As NetApp has a single operating system, Data ONTAP running across all its shared infrastructure products – 2000, 3000 and 6000 series, we are able to run a common monitoring service and get a lot of data on how our systems are being used in the field. A feature called ASUP, which stands for “AutoSupport”, tracks usage and sends back the stats to us. It isn’t a big brother capability but allows us to do preventative and interventionist work to the benefit of our customers. The majority of our customers turn on this tracking facility (it need to be initiated by them) – about 90% in fact. Some industries and government institutions don’t allow it and that is fine, it is purely voluntary.
What we find from the amassed data is just how much storage space is being saved by our storage efficiency techniques. There’s a real-time monitor up on our web site that keeps a live ticker of how much storage space we are saving for those customers who have turned it on. At the moment it has saved over 9 Exabytes for them in total. One can then extrapolate how much money we have saved industry – its billions of dollars in theory.
That’s great news for those who have switched on the dedupe capabilities within Data ONTAP. However, although these storage technologies have been around for many years it is still surprising that not every customer has. It is a no-cost exercise. The overhead of deduplication is minimal and the benefits significant.

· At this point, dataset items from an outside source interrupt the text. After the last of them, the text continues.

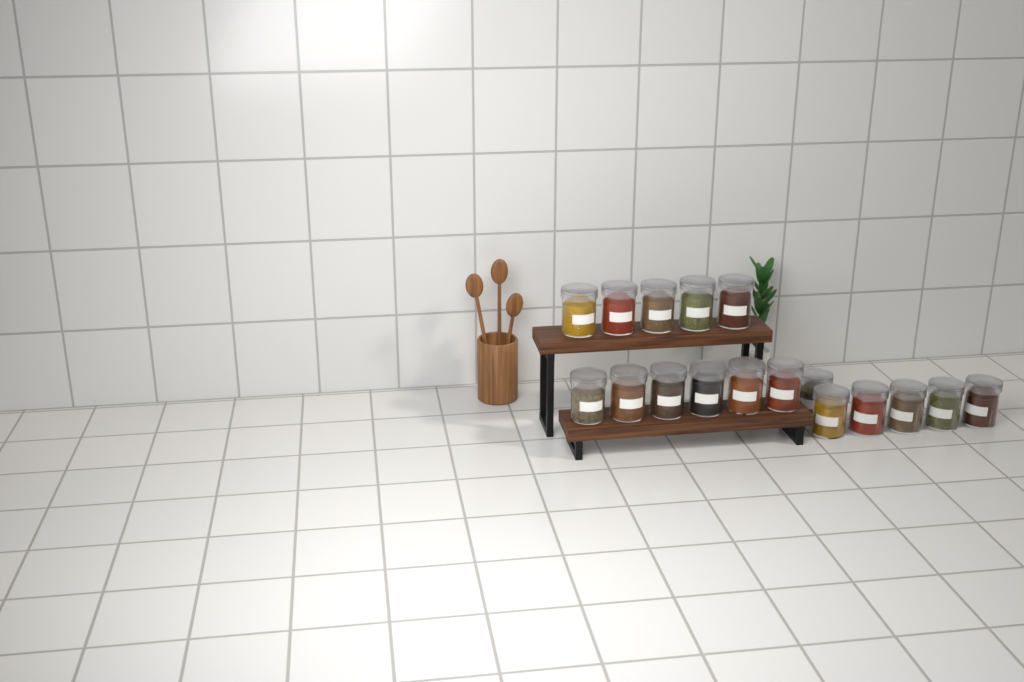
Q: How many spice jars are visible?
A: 17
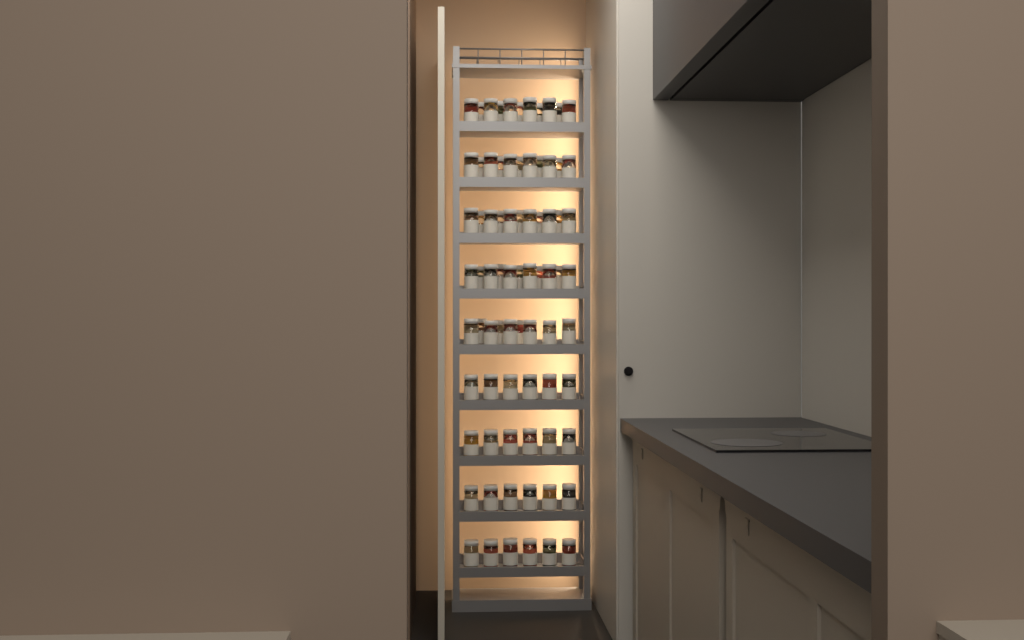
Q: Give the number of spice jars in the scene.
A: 77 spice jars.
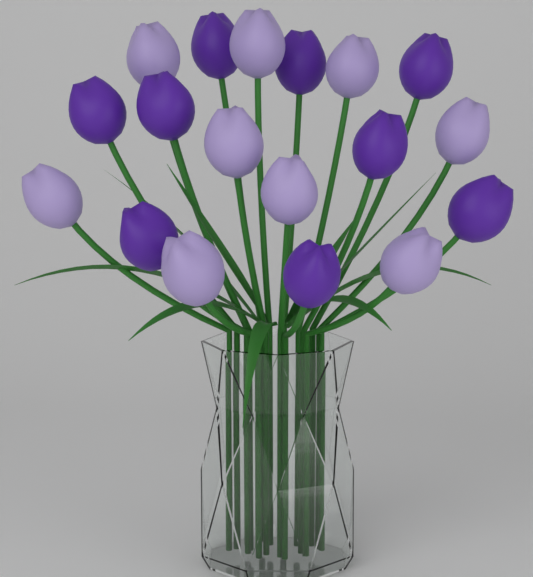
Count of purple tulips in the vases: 9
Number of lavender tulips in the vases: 9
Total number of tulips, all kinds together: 18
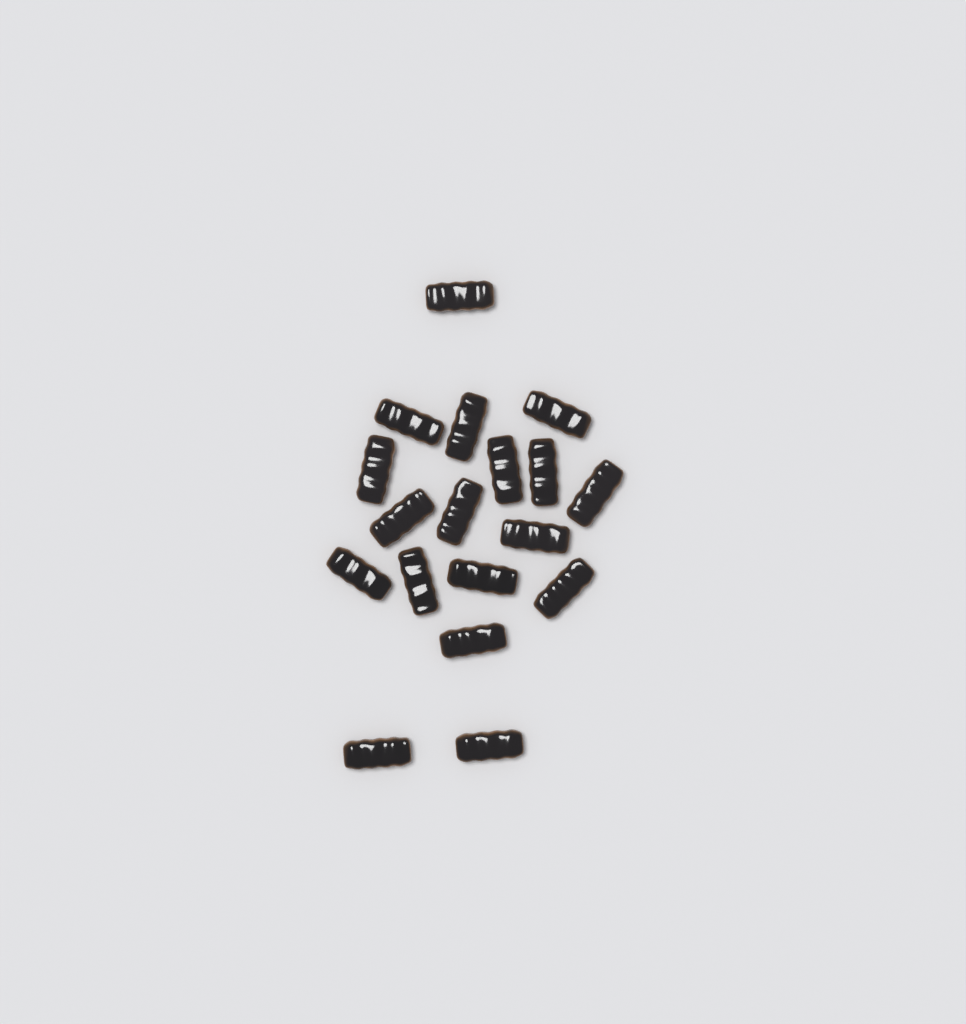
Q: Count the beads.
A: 18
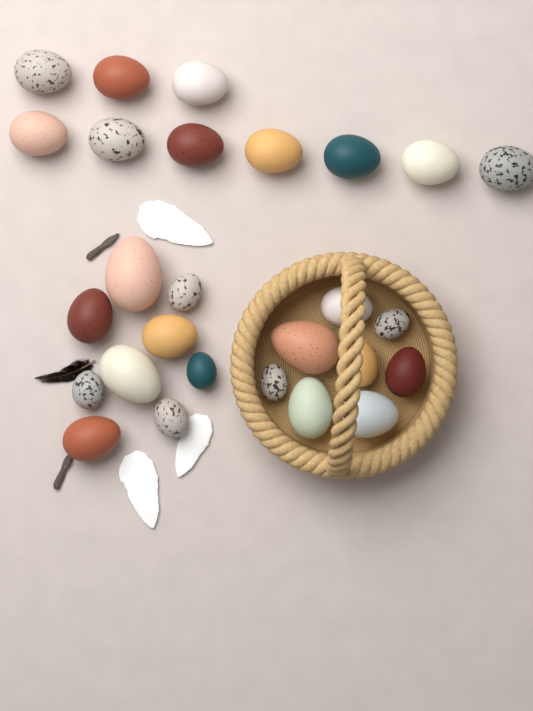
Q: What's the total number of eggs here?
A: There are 27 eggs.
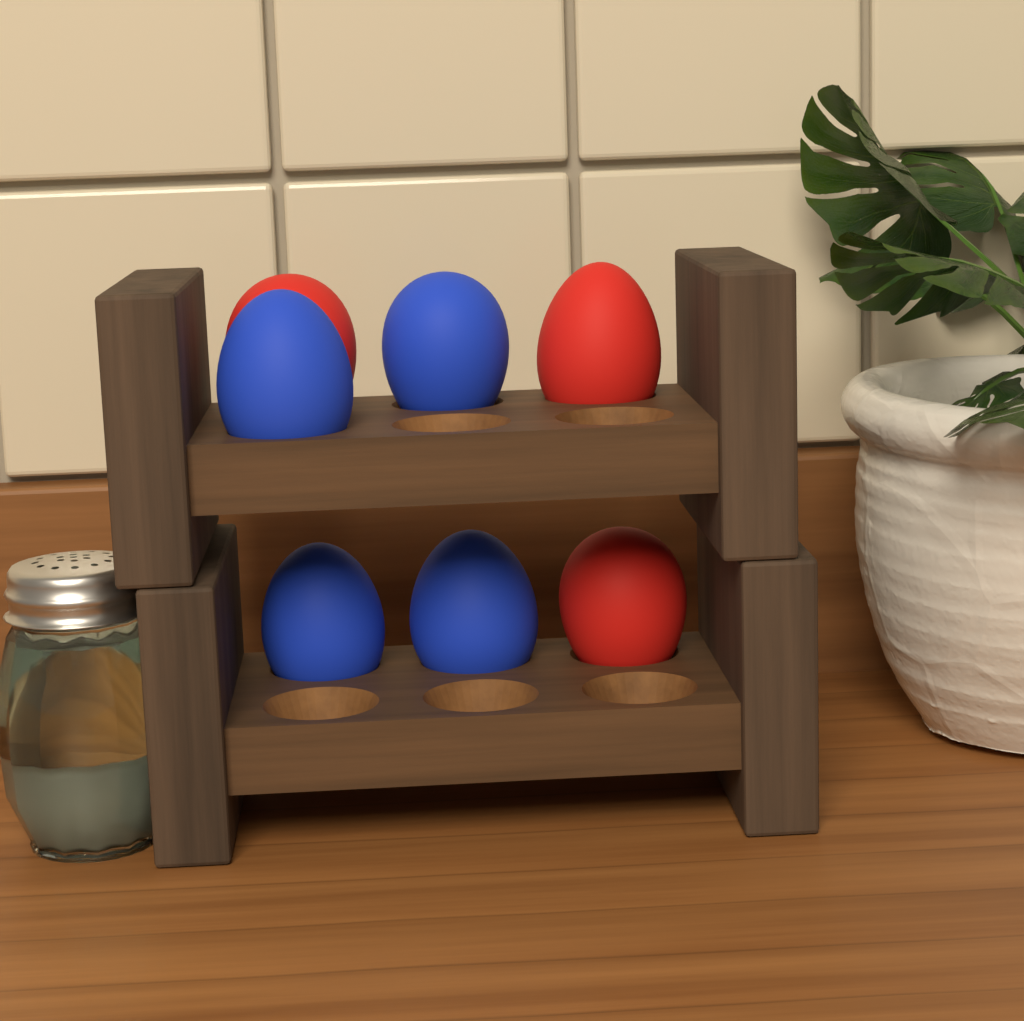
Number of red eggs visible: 3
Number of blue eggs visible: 4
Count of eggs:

I was recently at an IBM N Series customer event. N Series is IBM’s OEM’ed storage platform which comes originally from NetApp (hence the ‘N’ designation). My co-presenter, Ian Shave who is the WW storage business line manager outlined the success of the 7 year relationship in his keynote. 40,000 systems shipped, 500+PB of capacity delivered and one of the fastest growing product lines in the IBM storage portfolio. It has been a very successful relationship and IBM customers are getting a compelling value proposition with the combination of IBMs portfolio of server, software and services technologies with NetApp’s market leading storage solutions. It’s a success story for both companies.
However one of the stats he also revealed was that across this very significant estate, only 40% of customers have turned de-duplication on. Those that have are reaping tremendous efficiencies but that seemed a low figure to me. He asked the assembled audience of N Series customers who were using de-dupe and sure enough it was approximately 40% – so very consistent.
Despite being more than a decade old, storage efficiency techniques still have a lot to offer. With the inexorable growth of data and shrinking IT budgets, it is clearly ‘low-hanging fruit’ to avoid runaway expense of more and more storage. As our co-founder, Dave Hitz is famous for saying – we want you to buy less storage – that’s why we have developed the most sophisticated efficiency technologies in the industry. It’s just that when you do buy storage, buy it from us! See post from a couple of years ago, here.
So, whilst deduplication may seem “table stakes” for a storage vendor, there is still a lot to be done in educating the customer base on its utility and ultimately its benefit to the capex budget. Not all dedupe solutions are equal as well. For example, Data ONTAP can deduplicate clones – what we call compounded data storage efficiency. No other vendor can do that. As is often the case, the devil is in the detail!